§ Entries provided:
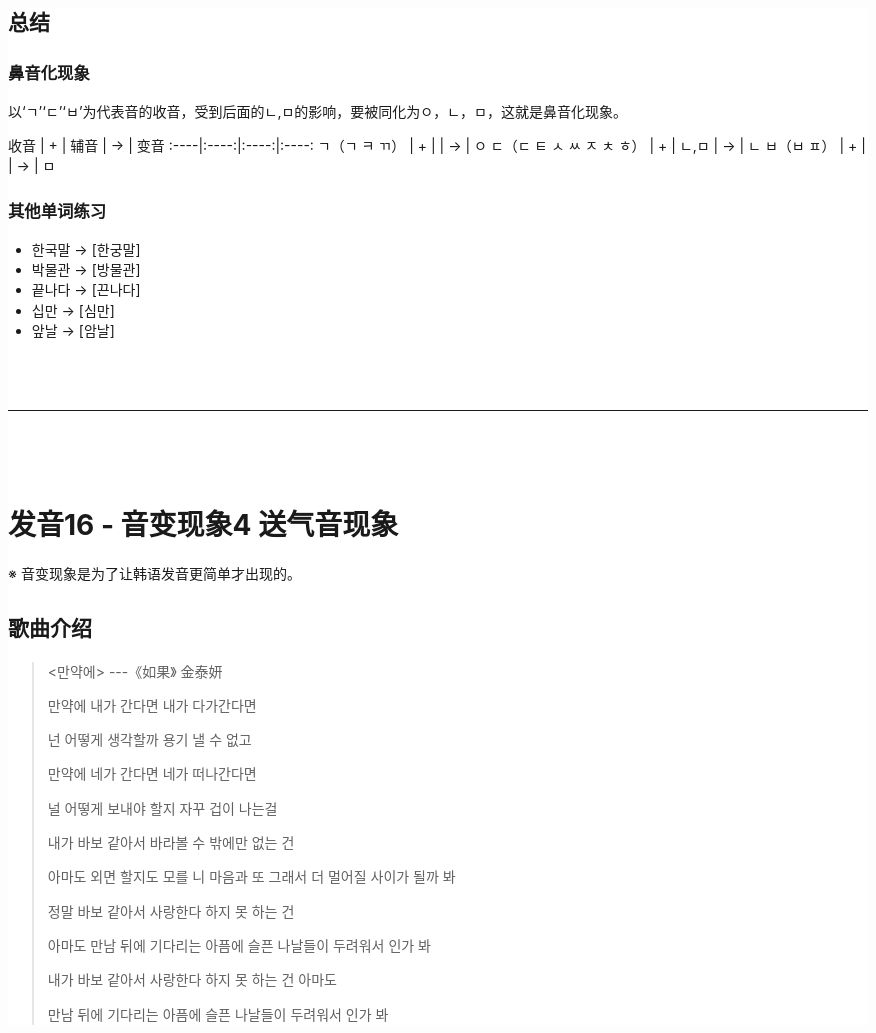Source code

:## 总结
### 鼻音化现象
以‘ㄱ’‘ㄷ’‘ㅂ’为代表音的收音，受到后面的ㄴ,ㅁ的影响，要被同化为ㅇ，ㄴ，ㅁ，这就是鼻音化现象。

收音 | + |  辅音 | → | 变音
:----|:----:|:----:|:----:
ㄱ（ㄱ ㅋ ㄲ） | + |   | → | ㅇ
ㄷ（ㄷ ㅌ ㅅ ㅆ ㅈ ㅊ ㅎ） | + |  ㄴ,ㅁ | → | ㄴ
ㅂ（ㅂ ㅍ） | + |   | → | ㅁ


### 其他单词练习
- 한국말		→ [한궁말]
- 박물관		→ [방물관]
- 끝나다		→ [끈나다]
- 십만			→ [심만]
- 앞날	 		→ [암날]

<br/><br/>

------------------------------------------------------

<br/><br/>

# 发音16 - 音变现象4 送气音现象

※ 音变现象是为了让韩语发音更简单才出现的。

## 歌曲介绍

> \<만약에> ---《如果》	金泰妍
> 
> 만약에 내가 간다면 내가 다가간다면
> 
> 넌 어떻게 생각할까 용기 낼 수 없고
> 
> 만약에 네가 간다면 네가 떠나간다면
> 
> 널 어떻게 보내야 할지 자꾸 겁이 나는걸
> 
> 내가 바보 같아서 바라볼 수 밖에만 없는 건
> 
> 아마도 외면 할지도 모를 니 마음과 또 그래서 더 멀어질 사이가 될까 봐
> 
> 정말 바보 같아서 사랑한다 하지 못 하는 건
> 
> 아마도 만남 뒤에 기다리는 아픔에 슬픈 나날들이 두려워서 인가 봐
> 
> 내가 바보 같아서 사랑한다 하지 못 하는 건 아마도
> 
> 만남 뒤에 기다리는 아픔에 슬픈 나날들이 두려워서 인가 봐
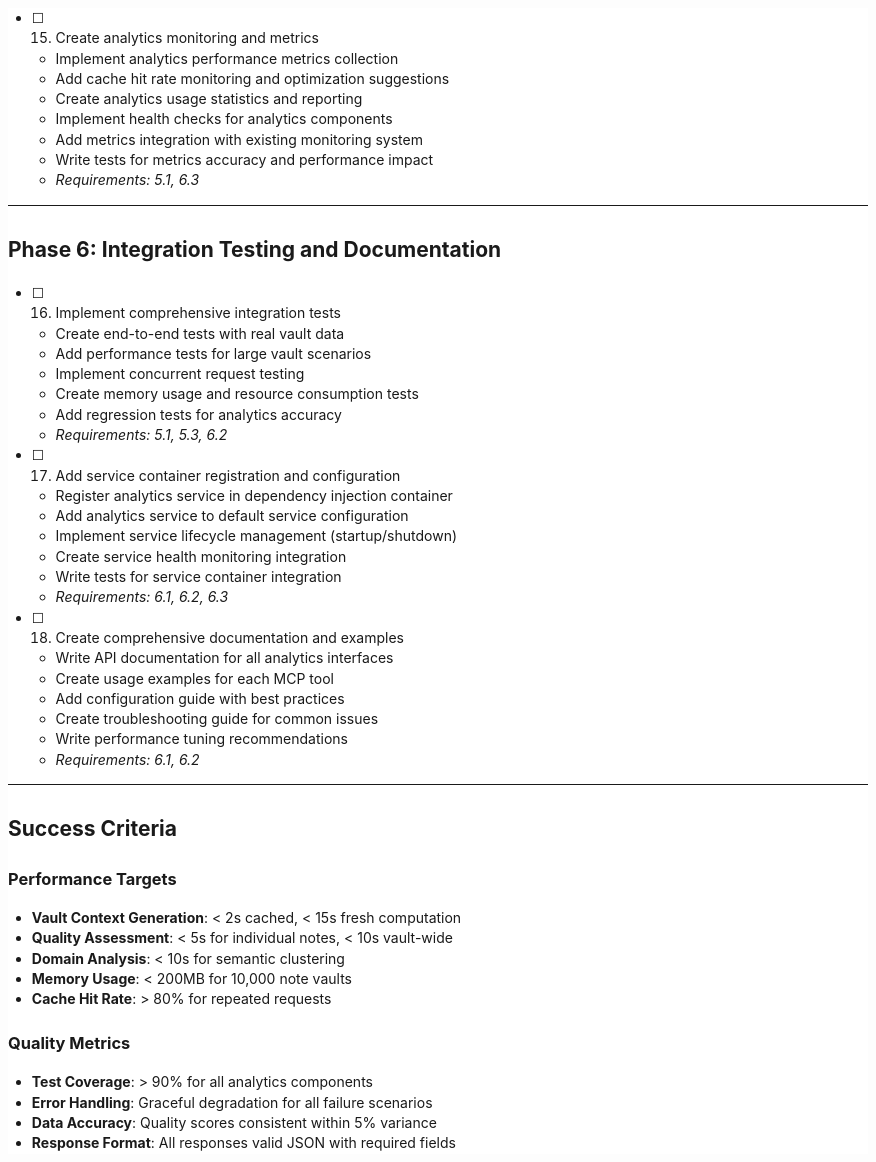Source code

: - [ ] 15. Create analytics monitoring and metrics
  - Implement analytics performance metrics collection
  - Add cache hit rate monitoring and optimization suggestions
  - Create analytics usage statistics and reporting
  - Implement health checks for analytics components
  - Add metrics integration with existing monitoring system
  - Write tests for metrics accuracy and performance impact
  - _Requirements: 5.1, 6.3_

---

## Phase 6: Integration Testing and Documentation

- [ ] 16. Implement comprehensive integration tests
  - Create end-to-end tests with real vault data
  - Add performance tests for large vault scenarios
  - Implement concurrent request testing
  - Create memory usage and resource consumption tests
  - Add regression tests for analytics accuracy
  - _Requirements: 5.1, 5.3, 6.2_

- [ ] 17. Add service container registration and configuration
  - Register analytics service in dependency injection container
  - Add analytics service to default service configuration
  - Implement service lifecycle management (startup/shutdown)
  - Create service health monitoring integration
  - Write tests for service container integration
  - _Requirements: 6.1, 6.2, 6.3_

- [ ] 18. Create comprehensive documentation and examples
  - Write API documentation for all analytics interfaces
  - Create usage examples for each MCP tool
  - Add configuration guide with best practices
  - Create troubleshooting guide for common issues
  - Write performance tuning recommendations
  - _Requirements: 6.1, 6.2_

---

## Success Criteria

### Performance Targets
- **Vault Context Generation**: < 2s cached, < 15s fresh computation
- **Quality Assessment**: < 5s for individual notes, < 10s vault-wide
- **Domain Analysis**: < 10s for semantic clustering
- **Memory Usage**: < 200MB for 10,000 note vaults
- **Cache Hit Rate**: > 80% for repeated requests

### Quality Metrics
- **Test Coverage**: > 90% for all analytics components
- **Error Handling**: Graceful degradation for all failure scenarios
- **Data Accuracy**: Quality scores consistent within 5% variance
- **Response Format**: All responses valid JSON with required fields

§ What this task involves: Transcribe the source text from both listings above word for word, and leave the pictures out of your answer.

§ Exercise solution:
Source code

:## 总结
### 鼻音化现象
以‘ㄱ’‘ㄷ’‘ㅂ’为代表音的收音，受到后面的ㄴ,ㅁ的影响，要被同化为ㅇ，ㄴ，ㅁ，这就是鼻音化现象。

收音 | + |  辅音 | → | 变音
:----|:----:|:----:|:----:
ㄱ（ㄱ ㅋ ㄲ） | + |   | → | ㅇ
ㄷ（ㄷ ㅌ ㅅ ㅆ ㅈ ㅊ ㅎ） | + |  ㄴ,ㅁ | → | ㄴ
ㅂ（ㅂ ㅍ） | + |   | → | ㅁ


### 其他单词练习
- 한국말		→ [한궁말]
- 박물관		→ [방물관]
- 끝나다		→ [끈나다]
- 십만			→ [심만]
- 앞날	 		→ [암날]

<br/><br/>

------------------------------------------------------

<br/><br/>

# 发音16 - 音变现象4 送气音现象

※ 音变现象是为了让韩语发音更简单才出现的。

## 歌曲介绍

> \<만약에> ---《如果》	金泰妍
> 
> 만약에 내가 간다면 내가 다가간다면
> 
> 넌 어떻게 생각할까 용기 낼 수 없고
> 
> 만약에 네가 간다면 네가 떠나간다면
> 
> 널 어떻게 보내야 할지 자꾸 겁이 나는걸
> 
> 내가 바보 같아서 바라볼 수 밖에만 없는 건
> 
> 아마도 외면 할지도 모를 니 마음과 또 그래서 더 멀어질 사이가 될까 봐
> 
> 정말 바보 같아서 사랑한다 하지 못 하는 건
> 
> 아마도 만남 뒤에 기다리는 아픔에 슬픈 나날들이 두려워서 인가 봐
> 
> 내가 바보 같아서 사랑한다 하지 못 하는 건 아마도
> 
> 만남 뒤에 기다리는 아픔에 슬픈 나날들이 두려워서 인가 봐
Source code

: - [ ] 15. Create analytics monitoring and metrics
  - Implement analytics performance metrics collection
  - Add cache hit rate monitoring and optimization suggestions
  - Create analytics usage statistics and reporting
  - Implement health checks for analytics components
  - Add metrics integration with existing monitoring system
  - Write tests for metrics accuracy and performance impact
  - _Requirements: 5.1, 6.3_

---

## Phase 6: Integration Testing and Documentation

- [ ] 16. Implement comprehensive integration tests
  - Create end-to-end tests with real vault data
  - Add performance tests for large vault scenarios
  - Implement concurrent request testing
  - Create memory usage and resource consumption tests
  - Add regression tests for analytics accuracy
  - _Requirements: 5.1, 5.3, 6.2_

- [ ] 17. Add service container registration and configuration
  - Register analytics service in dependency injection container
  - Add analytics service to default service configuration
  - Implement service lifecycle management (startup/shutdown)
  - Create service health monitoring integration
  - Write tests for service container integration
  - _Requirements: 6.1, 6.2, 6.3_

- [ ] 18. Create comprehensive documentation and examples
  - Write API documentation for all analytics interfaces
  - Create usage examples for each MCP tool
  - Add configuration guide with best practices
  - Create troubleshooting guide for common issues
  - Write performance tuning recommendations
  - _Requirements: 6.1, 6.2_

---

## Success Criteria

### Performance Targets
- **Vault Context Generation**: < 2s cached, < 15s fresh computation
- **Quality Assessment**: < 5s for individual notes, < 10s vault-wide
- **Domain Analysis**: < 10s for semantic clustering
- **Memory Usage**: < 200MB for 10,000 note vaults
- **Cache Hit Rate**: > 80% for repeated requests

### Quality Metrics
- **Test Coverage**: > 90% for all analytics components
- **Error Handling**: Graceful degradation for all failure scenarios
- **Data Accuracy**: Quality scores consistent within 5% variance
- **Response Format**: All responses valid JSON with required fields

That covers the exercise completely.